An ordinary prompt may invent actions or assume old API fields. The timelinesai-automation skill explicitly routes Claude through RUBE_SEARCH_TOOLS, so the agent can retrieve current tool names, schemas, and execution guidance before acting. That makes it more reliable for tool-based automation than freeform instructions alone.
When should I not use this skill?
Do not use it if you need direct TimelinesAI API code generation without Composio/Rube, offline automation, or a fully prebuilt workflow with scripts included. Also avoid it when you cannot authorize a TimelinesAI connection, because the skill depends on an active timelinesai toolkit connection through Rube MCP.
Does it execute changes automatically?
It can support execution through Rube tools, but you should instruct the agent to separate discovery, planning, and write actions. For sensitive workflows, ask for a tool summary and approval checkpoint before any operation that modifies conversations, contacts, workspace data, or other TimelinesAI state.
How to Improve timelinesai-automation skill
Improve timelinesai-automation prompts with exact goals
The most common failure mode is asking for a broad automation without saying what TimelinesAI outcome matters. Replace vague goals with task-specific intent:
Search current TimelinesAI tools for sending or managing messages. Show required fields, identify which fields I must provide, and ask clarifying questions before execution.
This improves results because RUBE_SEARCH_TOOLS can match a narrower use case and return more relevant schemas.
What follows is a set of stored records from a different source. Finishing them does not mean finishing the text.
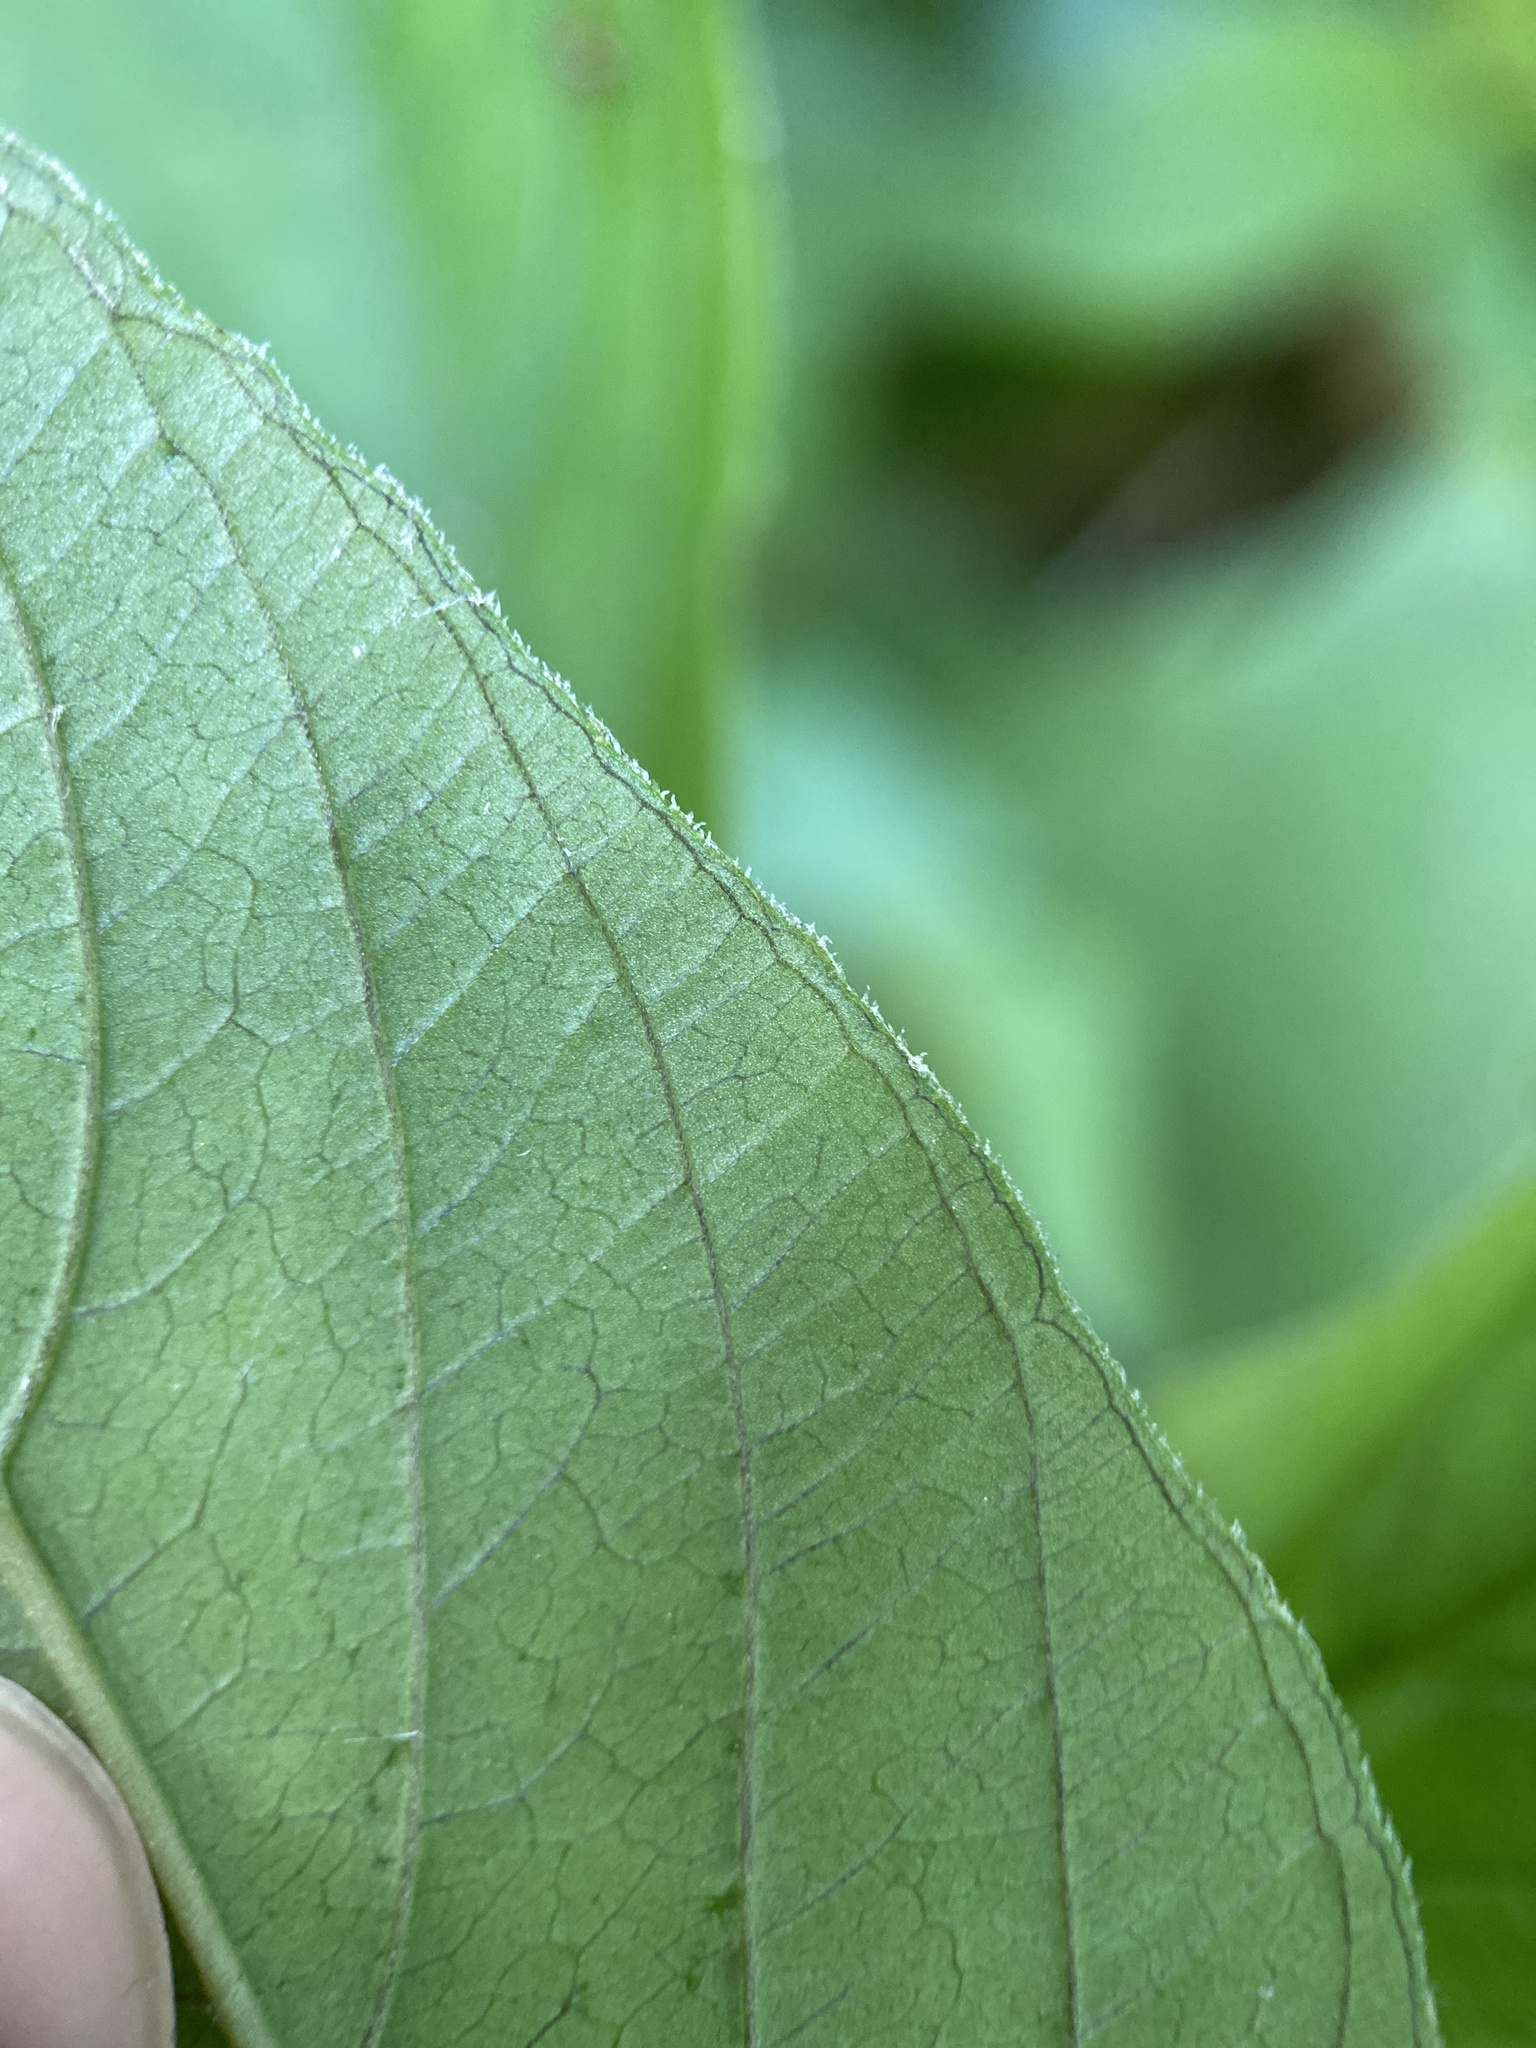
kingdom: Plantae
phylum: Tracheophyta
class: Magnoliopsida
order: Ericales
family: Primulaceae
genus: Lysimachia
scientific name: Lysimachia ciliata
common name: Fringed loosestrife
Add safety constraints before execution
For production workflows, include constraints such as “read-only first,” “do not send messages,” “do not update records,” or “show the exact tool call before running it.” These constraints prevent the agent from treating discovery and execution as one step.
A strong safety prompt:
Use timelinesai-automation. Discover tools and check connection. Prepare the exact Rube call for the selected TimelinesAI action, but wait for my approval before execution.
Iterate using returned schemas and errors
After the first tool discovery result, refine the prompt using the actual required fields. If Rube returns a missing field or schema mismatch, do not retry blindly. Ask the agent to compare your provided inputs against the returned schema, list missing values, and produce a corrected call.
This is where timelinesai-automation for Workflow Automation gains reliability: the workflow improves by grounding each retry in live schema feedback.
Document your repeatable workflow
Once you have a working sequence, save the discovered tool slug, required fields, approval rules, and example prompt in your team documentation. Because the skill itself is intentionally lightweight, your internal notes become the reusable layer for recurring TimelinesAI automations while the skill continues to handle live discovery and connection checks.